Shock-Figures Show Greek Golden Visa Hardest Hit by COVID-19
While virtually all residence and citizenship by investment programs are slated to hit the Coronavirus-wall in the first and second quarters of 2020, Q1 figures show Greece – where China has been the source of four-fifths of applicants over the last year – have been disproportionately slammed.
So far in 2020, only 227 main applicants received approvals, a number 62% below last year’s figures in annualized terms and a blow twice as crushing as the one the pandemic dealt Portugal in the month of March.
While, as public life in China has returned to something close to normalcy over the last few weeks, some had expected that Greek suffering might be alleviated in the second quarter, such hopes were dashed on March 11th as the country’s Immigration Bureau closed their offices to the public and have yet to determine when they might reopen.

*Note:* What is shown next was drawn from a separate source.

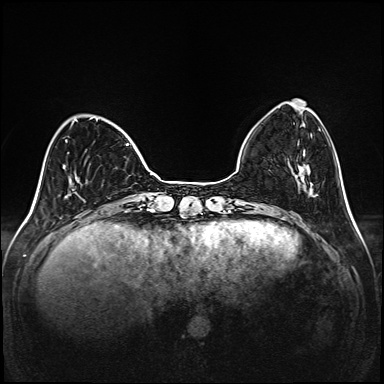
Breast MRI (dynamic contrast-enhanced), one axial slice. Slice 38 of 208 in the series (ordered by position). Dynamic contrast-enhanced series, time point 2 of 6 at this slice position (early post-contrast). 1.5 T. TE 2.3 ms, TR 5.2 ms. 1 mm slice thickness. 384 × 384 image matrix, field of view 320 × 320 mm. Female patient.
Outlined on this slice (semi-automatic segmentation, software-assisted and operator-edited):
- enhancing-tissue mask used for the functional tumour volume (all voxels passing the contrast-enhancement thresholds inside the analysis volume; usually the tumour): bounding box (x1, y1, x2, y2) in pixels: (65, 118, 129, 153)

The outright suspension of processing in Greece contrasts starkly with the measures taken in smaller RCBI-jurisdictions, notably in the Caribbean, where processing continues largely uninterrupted as the region’s citizenship by investment units move processing online.
Presuming investment amounts remained around the historical EUR 300,000 average, Greece will have raised some EUR 68 million through its program so far in 2020. In aggregate since 2014, the Greece has approved 7,414 main applicants and 14,689 dependents under the golden visa program.
While at least 80% of applicants in the last year have been Chinese, their cumulative share of applicants since the program’s beginning amount to 72%. That’s an order of magnitude more than the second biggest source-market, Turkey, which contributed 7% of applicants.
Should Greece leave its EUR 250,000 minimum investment requirement unchanged following the pandemic, however, chances are good they could get many more square meters of golden visa real estate than the same investment might have bought them in 2019.